Retype each line below without a single alteration.

........

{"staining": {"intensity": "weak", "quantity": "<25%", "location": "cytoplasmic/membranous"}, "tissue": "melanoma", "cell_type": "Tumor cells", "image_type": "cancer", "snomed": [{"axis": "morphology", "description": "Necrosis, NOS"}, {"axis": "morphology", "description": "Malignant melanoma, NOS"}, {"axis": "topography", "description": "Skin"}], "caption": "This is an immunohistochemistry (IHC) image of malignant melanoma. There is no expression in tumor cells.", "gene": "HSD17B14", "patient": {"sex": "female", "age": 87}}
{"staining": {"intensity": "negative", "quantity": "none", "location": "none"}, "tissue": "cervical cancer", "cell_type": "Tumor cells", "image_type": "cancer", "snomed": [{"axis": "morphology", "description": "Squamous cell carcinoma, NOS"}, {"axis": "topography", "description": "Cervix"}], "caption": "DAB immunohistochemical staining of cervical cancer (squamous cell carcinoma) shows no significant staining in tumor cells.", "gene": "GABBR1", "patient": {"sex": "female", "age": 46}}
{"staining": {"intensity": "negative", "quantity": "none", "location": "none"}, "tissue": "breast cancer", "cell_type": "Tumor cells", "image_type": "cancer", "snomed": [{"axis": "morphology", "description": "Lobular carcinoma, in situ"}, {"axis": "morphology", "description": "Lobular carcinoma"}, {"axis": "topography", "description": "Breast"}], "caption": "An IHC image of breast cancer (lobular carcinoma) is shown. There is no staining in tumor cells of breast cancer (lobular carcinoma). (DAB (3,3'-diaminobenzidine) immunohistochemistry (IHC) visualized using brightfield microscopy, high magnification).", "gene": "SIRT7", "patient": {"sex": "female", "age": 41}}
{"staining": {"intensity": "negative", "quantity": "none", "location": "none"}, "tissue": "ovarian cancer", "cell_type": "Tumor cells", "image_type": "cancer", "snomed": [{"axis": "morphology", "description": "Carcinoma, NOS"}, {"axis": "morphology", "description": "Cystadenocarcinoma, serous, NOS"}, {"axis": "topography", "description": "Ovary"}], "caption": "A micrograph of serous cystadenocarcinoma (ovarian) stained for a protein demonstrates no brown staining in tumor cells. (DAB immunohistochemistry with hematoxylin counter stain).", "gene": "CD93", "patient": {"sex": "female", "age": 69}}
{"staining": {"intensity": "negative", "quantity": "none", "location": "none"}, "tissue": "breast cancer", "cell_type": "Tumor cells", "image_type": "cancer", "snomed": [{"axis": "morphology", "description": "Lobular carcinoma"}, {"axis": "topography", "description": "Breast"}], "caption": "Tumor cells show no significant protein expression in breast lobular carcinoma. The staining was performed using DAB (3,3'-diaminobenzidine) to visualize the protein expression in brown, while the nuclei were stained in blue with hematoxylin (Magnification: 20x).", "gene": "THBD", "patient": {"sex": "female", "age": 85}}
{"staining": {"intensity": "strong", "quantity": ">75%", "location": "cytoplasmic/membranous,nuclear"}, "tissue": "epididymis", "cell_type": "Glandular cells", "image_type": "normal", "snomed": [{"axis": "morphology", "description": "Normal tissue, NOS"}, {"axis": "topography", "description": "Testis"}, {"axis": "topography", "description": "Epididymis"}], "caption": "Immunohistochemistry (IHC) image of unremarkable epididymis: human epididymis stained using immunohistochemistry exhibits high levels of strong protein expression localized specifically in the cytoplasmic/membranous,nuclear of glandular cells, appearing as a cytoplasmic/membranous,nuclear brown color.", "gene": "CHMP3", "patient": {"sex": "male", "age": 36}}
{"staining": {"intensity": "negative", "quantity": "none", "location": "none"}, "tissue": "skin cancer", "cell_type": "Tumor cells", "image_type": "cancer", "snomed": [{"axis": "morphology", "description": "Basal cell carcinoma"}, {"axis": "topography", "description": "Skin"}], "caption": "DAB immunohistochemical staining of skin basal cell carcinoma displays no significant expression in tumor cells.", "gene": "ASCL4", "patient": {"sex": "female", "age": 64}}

........

[WRITTEN ANSWER]:
{"staining": {"intensity": "weak", "quantity": "<25%", "location": "cytoplasmic/membranous"}, "tissue": "melanoma", "cell_type": "Tumor cells", "image_type": "cancer", "snomed": [{"axis": "morphology", "description": "Necrosis, NOS"}, {"axis": "morphology", "description": "Malignant melanoma, NOS"}, {"axis": "topography", "description": "Skin"}], "caption": "This is an immunohistochemistry (IHC) image of malignant melanoma. There is no expression in tumor cells.", "gene": "HSD17B14", "patient": {"sex": "female", "age": 87}}
{"staining": {"intensity": "negative", "quantity": "none", "location": "none"}, "tissue": "cervical cancer", "cell_type": "Tumor cells", "image_type": "cancer", "snomed": [{"axis": "morphology", "description": "Squamous cell carcinoma, NOS"}, {"axis": "topography", "description": "Cervix"}], "caption": "DAB immunohistochemical staining of cervical cancer (squamous cell carcinoma) shows no significant staining in tumor cells.", "gene": "GABBR1", "patient": {"sex": "female", "age": 46}}
{"staining": {"intensity": "negative", "quantity": "none", "location": "none"}, "tissue": "breast cancer", "cell_type": "Tumor cells", "image_type": "cancer", "snomed": [{"axis": "morphology", "description": "Lobular carcinoma, in situ"}, {"axis": "morphology", "description": "Lobular carcinoma"}, {"axis": "topography", "description": "Breast"}], "caption": "An IHC image of breast cancer (lobular carcinoma) is shown. There is no staining in tumor cells of breast cancer (lobular carcinoma). (DAB (3,3'-diaminobenzidine) immunohistochemistry (IHC) visualized using brightfield microscopy, high magnification).", "gene": "SIRT7", "patient": {"sex": "female", "age": 41}}
{"staining": {"intensity": "negative", "quantity": "none", "location": "none"}, "tissue": "ovarian cancer", "cell_type": "Tumor cells", "image_type": "cancer", "snomed": [{"axis": "morphology", "description": "Carcinoma, NOS"}, {"axis": "morphology", "description": "Cystadenocarcinoma, serous, NOS"}, {"axis": "topography", "description": "Ovary"}], "caption": "A micrograph of serous cystadenocarcinoma (ovarian) stained for a protein demonstrates no brown staining in tumor cells. (DAB immunohistochemistry with hematoxylin counter stain).", "gene": "CD93", "patient": {"sex": "female", "age": 69}}
{"staining": {"intensity": "negative", "quantity": "none", "location": "none"}, "tissue": "breast cancer", "cell_type": "Tumor cells", "image_type": "cancer", "snomed": [{"axis": "morphology", "description": "Lobular carcinoma"}, {"axis": "topography", "description": "Breast"}], "caption": "Tumor cells show no significant protein expression in breast lobular carcinoma. The staining was performed using DAB (3,3'-diaminobenzidine) to visualize the protein expression in brown, while the nuclei were stained in blue with hematoxylin (Magnification: 20x).", "gene": "THBD", "patient": {"sex": "female", "age": 85}}
{"staining": {"intensity": "strong", "quantity": ">75%", "location": "cytoplasmic/membranous,nuclear"}, "tissue": "epididymis", "cell_type": "Glandular cells", "image_type": "normal", "snomed": [{"axis": "morphology", "description": "Normal tissue, NOS"}, {"axis": "topography", "description": "Testis"}, {"axis": "topography", "description": "Epididymis"}], "caption": "Immunohistochemistry (IHC) image of unremarkable epididymis: human epididymis stained using immunohistochemistry exhibits high levels of strong protein expression localized specifically in the cytoplasmic/membranous,nuclear of glandular cells, appearing as a cytoplasmic/membranous,nuclear brown color.", "gene": "CHMP3", "patient": {"sex": "male", "age": 36}}
{"staining": {"intensity": "negative", "quantity": "none", "location": "none"}, "tissue": "skin cancer", "cell_type": "Tumor cells", "image_type": "cancer", "snomed": [{"axis": "morphology", "description": "Basal cell carcinoma"}, {"axis": "topography", "description": "Skin"}], "caption": "DAB immunohistochemical staining of skin basal cell carcinoma displays no significant expression in tumor cells.", "gene": "ASCL4", "patient": {"sex": "female", "age": 64}}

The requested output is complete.